Exercise 1: Transcribe verbatim the stretch of the article on the first season of Top Model po-russki from "Season chronology" through "in early 2011.".
Exercise 2:
Answer the following from the article on the first season of Top Model po-russki.
(a) Which contestant won the season?
(b) On which network was the season originally broadcast?
(c) In what capacity did Maxim Rapoport take part in the show?

--- Passage Enclosed Below ---

- Judges: Ksenia Sobchak; Mikhail Korolev; Elena Suprun; Inna Zobova;
- No. of contestants: 16
- Winner: Mariya Lesovaya
- No. of episodes: 16

Release
- Original network: Muz-TV
- Original release: April 3 – May 22, 2011

Season chronology
- Next → Season 2

= Top Model po-russki season 1 =

Top Model po-russki season 1 was the first installment of the Russian adaptation of Tyra Banks' America's Next Top Model. The show aired on Muz-TV from April to May 2011. The competition was hosted by Ksenia Sobchak, who also served as the head judge. The judging panel was composed of model Inna Zobova, designer Elena Suprun and photographer Mikhail Korolev. Other cast members included creative director Maxim Rapoport. Cast members from the original version such as Janice Dickinson, Jay Manuel and Tyra Banks made guest appearances on the show. Filming and post production for this season took place in early 2011.

--- End of Enclosed Passage ---
--- Available data Enclosed Below ---

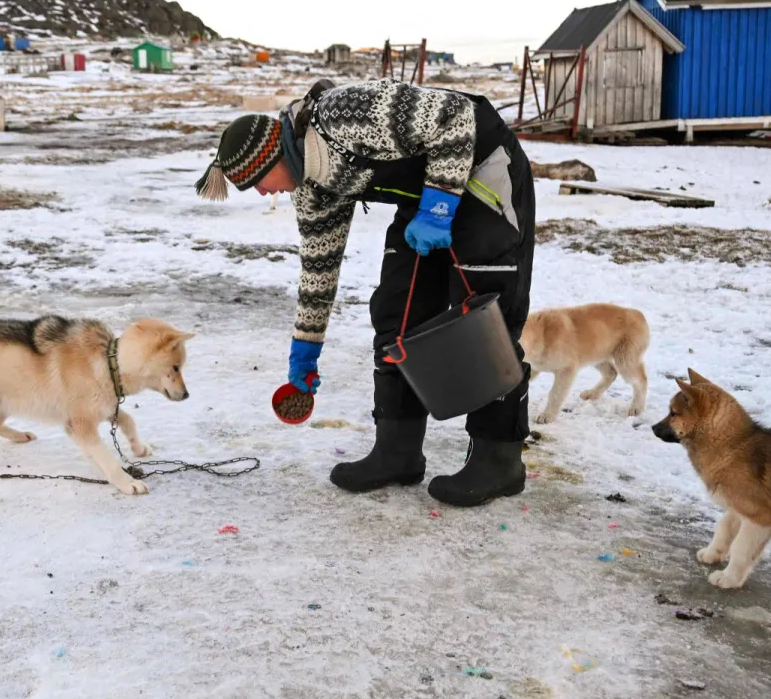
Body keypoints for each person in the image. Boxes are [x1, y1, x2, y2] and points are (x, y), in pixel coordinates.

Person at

--- End of Enclosed Available data ---
--- Available data Enclosed Below ---

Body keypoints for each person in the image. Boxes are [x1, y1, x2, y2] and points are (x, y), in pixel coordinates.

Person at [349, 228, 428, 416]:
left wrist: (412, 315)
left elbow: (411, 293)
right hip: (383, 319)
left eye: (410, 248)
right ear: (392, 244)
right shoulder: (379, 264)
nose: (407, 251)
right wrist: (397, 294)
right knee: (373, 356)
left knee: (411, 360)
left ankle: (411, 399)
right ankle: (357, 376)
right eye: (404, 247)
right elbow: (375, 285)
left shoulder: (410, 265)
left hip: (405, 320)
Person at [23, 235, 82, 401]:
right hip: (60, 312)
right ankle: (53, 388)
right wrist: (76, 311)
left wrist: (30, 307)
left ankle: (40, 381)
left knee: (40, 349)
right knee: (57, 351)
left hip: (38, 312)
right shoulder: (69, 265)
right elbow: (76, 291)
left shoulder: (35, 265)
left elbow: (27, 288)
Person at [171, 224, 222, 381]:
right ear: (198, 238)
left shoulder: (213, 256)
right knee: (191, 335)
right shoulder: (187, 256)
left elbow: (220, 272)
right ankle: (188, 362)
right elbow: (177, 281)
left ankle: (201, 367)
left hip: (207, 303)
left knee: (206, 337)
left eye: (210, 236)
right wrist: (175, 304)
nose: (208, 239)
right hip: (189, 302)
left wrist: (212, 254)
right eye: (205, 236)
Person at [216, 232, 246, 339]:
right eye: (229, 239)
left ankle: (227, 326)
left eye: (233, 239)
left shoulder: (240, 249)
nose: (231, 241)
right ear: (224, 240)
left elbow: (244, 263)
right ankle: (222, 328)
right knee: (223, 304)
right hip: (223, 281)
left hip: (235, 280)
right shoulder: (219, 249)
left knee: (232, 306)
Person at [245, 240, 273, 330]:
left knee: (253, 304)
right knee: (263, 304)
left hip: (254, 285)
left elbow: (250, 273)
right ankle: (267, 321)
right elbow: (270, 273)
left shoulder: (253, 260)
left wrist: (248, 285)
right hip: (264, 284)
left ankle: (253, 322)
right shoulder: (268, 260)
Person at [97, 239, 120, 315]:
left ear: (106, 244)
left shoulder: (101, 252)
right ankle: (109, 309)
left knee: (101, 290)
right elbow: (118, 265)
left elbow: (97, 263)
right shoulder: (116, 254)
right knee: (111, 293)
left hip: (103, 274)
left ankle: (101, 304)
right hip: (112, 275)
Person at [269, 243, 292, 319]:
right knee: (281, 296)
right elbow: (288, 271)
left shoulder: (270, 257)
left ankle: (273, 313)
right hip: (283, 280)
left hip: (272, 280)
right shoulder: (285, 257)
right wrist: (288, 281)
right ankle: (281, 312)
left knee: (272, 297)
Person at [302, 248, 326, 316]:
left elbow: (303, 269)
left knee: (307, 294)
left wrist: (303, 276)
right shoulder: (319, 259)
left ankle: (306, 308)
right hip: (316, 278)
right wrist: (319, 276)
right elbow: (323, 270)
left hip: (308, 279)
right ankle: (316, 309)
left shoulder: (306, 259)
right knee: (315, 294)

--- End of Enclosed Available data ---

Written answer 1:
Season chronology
- Next → Season 2

= Top Model po-russki season 1 =

Top Model po-russki season 1 was the first installment of the Russian adaptation of Tyra Banks' America's Next Top Model. The show aired on Muz-TV from April to May 2011. The competition was hosted by Ksenia Sobchak, who also served as the head judge. The judging panel was composed of model Inna Zobova, designer Elena Suprun and photographer Mikhail Korolev. Other cast members included creative director Maxim Rapoport. Cast members from the original version such as Janice Dickinson, Jay Manuel and Tyra Banks made guest appearances on the show. Filming and post production for this season took place in early 2011.

Written answer 2:
(a) Mariya Lesovaya
(b) Muz-TV
(c) As creative director